■ **The task**
Take the data that follows and retype it word for word.

■ **Data for this exercise**
[Start]

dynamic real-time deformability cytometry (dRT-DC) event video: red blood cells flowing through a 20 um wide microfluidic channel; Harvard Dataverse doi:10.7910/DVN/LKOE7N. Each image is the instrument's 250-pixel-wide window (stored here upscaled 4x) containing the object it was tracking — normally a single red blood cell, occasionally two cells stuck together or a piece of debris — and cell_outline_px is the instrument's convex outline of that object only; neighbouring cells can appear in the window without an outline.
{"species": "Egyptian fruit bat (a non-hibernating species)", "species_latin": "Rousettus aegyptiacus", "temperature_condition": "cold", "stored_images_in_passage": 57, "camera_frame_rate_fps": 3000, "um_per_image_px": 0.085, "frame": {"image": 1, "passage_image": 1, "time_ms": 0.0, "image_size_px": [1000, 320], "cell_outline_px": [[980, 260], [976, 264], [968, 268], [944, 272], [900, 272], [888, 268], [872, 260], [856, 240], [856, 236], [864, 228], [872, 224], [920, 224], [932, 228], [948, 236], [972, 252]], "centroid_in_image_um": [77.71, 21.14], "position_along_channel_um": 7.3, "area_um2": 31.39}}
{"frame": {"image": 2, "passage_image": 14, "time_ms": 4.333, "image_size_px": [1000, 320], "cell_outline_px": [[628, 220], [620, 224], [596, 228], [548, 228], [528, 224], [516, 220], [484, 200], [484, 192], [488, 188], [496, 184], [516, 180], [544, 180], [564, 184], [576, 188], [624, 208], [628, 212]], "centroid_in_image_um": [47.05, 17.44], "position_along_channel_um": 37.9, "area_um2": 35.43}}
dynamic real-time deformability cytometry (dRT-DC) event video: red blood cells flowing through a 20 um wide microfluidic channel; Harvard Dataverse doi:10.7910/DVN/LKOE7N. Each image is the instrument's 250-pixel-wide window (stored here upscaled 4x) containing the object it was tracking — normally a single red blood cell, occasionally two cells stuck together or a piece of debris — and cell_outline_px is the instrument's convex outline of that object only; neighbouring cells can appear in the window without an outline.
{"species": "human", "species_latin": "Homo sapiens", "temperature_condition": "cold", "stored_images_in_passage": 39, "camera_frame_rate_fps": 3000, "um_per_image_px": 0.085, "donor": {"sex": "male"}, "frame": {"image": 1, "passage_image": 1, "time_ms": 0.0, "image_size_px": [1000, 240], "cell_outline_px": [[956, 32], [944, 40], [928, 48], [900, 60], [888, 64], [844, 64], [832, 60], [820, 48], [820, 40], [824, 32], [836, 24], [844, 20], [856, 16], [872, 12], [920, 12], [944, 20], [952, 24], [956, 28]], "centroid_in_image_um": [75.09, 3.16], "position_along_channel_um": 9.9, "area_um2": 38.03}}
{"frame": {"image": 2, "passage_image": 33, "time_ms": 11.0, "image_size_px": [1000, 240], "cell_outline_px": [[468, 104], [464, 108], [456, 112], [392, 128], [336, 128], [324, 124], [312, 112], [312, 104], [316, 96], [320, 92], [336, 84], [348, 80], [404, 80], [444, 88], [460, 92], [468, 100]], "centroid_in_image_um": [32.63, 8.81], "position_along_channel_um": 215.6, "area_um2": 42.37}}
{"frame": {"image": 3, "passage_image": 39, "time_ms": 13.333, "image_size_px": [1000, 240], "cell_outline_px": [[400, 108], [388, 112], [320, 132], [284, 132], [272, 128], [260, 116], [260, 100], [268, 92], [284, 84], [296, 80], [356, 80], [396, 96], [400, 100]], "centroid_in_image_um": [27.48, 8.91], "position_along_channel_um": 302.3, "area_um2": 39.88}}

[End]

■ **Solution to the exercise**
dynamic real-time deformability cytometry (dRT-DC) event video: red blood cells flowing through a 20 um wide microfluidic channel; Harvard Dataverse doi:10.7910/DVN/LKOE7N. Each image is the instrument's 250-pixel-wide window (stored here upscaled 4x) containing the object it was tracking — normally a single red blood cell, occasionally two cells stuck together or a piece of debris — and cell_outline_px is the instrument's convex outline of that object only; neighbouring cells can appear in the window without an outline.
{"species": "Egyptian fruit bat (a non-hibernating species)", "species_latin": "Rousettus aegyptiacus", "temperature_condition": "cold", "stored_images_in_passage": 57, "camera_frame_rate_fps": 3000, "um_per_image_px": 0.085, "frame": {"image": 1, "passage_image": 1, "time_ms": 0.0, "image_size_px": [1000, 320], "cell_outline_px": [[980, 260], [976, 264], [968, 268], [944, 272], [900, 272], [888, 268], [872, 260], [856, 240], [856, 236], [864, 228], [872, 224], [920, 224], [932, 228], [948, 236], [972, 252]], "centroid_in_image_um": [77.71, 21.14], "position_along_channel_um": 7.3, "area_um2": 31.39}}
{"frame": {"image": 2, "passage_image": 14, "time_ms": 4.333, "image_size_px": [1000, 320], "cell_outline_px": [[628, 220], [620, 224], [596, 228], [548, 228], [528, 224], [516, 220], [484, 200], [484, 192], [488, 188], [496, 184], [516, 180], [544, 180], [564, 184], [576, 188], [624, 208], [628, 212]], "centroid_in_image_um": [47.05, 17.44], "position_along_channel_um": 37.9, "area_um2": 35.43}}
dynamic real-time deformability cytometry (dRT-DC) event video: red blood cells flowing through a 20 um wide microfluidic channel; Harvard Dataverse doi:10.7910/DVN/LKOE7N. Each image is the instrument's 250-pixel-wide window (stored here upscaled 4x) containing the object it was tracking — normally a single red blood cell, occasionally two cells stuck together or a piece of debris — and cell_outline_px is the instrument's convex outline of that object only; neighbouring cells can appear in the window without an outline.
{"species": "human", "species_latin": "Homo sapiens", "temperature_condition": "cold", "stored_images_in_passage": 39, "camera_frame_rate_fps": 3000, "um_per_image_px": 0.085, "donor": {"sex": "male"}, "frame": {"image": 1, "passage_image": 1, "time_ms": 0.0, "image_size_px": [1000, 240], "cell_outline_px": [[956, 32], [944, 40], [928, 48], [900, 60], [888, 64], [844, 64], [832, 60], [820, 48], [820, 40], [824, 32], [836, 24], [844, 20], [856, 16], [872, 12], [920, 12], [944, 20], [952, 24], [956, 28]], "centroid_in_image_um": [75.09, 3.16], "position_along_channel_um": 9.9, "area_um2": 38.03}}
{"frame": {"image": 2, "passage_image": 33, "time_ms": 11.0, "image_size_px": [1000, 240], "cell_outline_px": [[468, 104], [464, 108], [456, 112], [392, 128], [336, 128], [324, 124], [312, 112], [312, 104], [316, 96], [320, 92], [336, 84], [348, 80], [404, 80], [444, 88], [460, 92], [468, 100]], "centroid_in_image_um": [32.63, 8.81], "position_along_channel_um": 215.6, "area_um2": 42.37}}
{"frame": {"image": 3, "passage_image": 39, "time_ms": 13.333, "image_size_px": [1000, 240], "cell_outline_px": [[400, 108], [388, 112], [320, 132], [284, 132], [272, 128], [260, 116], [260, 100], [268, 92], [284, 84], [296, 80], [356, 80], [396, 96], [400, 100]], "centroid_in_image_um": [27.48, 8.91], "position_along_channel_um": 302.3, "area_um2": 39.88}}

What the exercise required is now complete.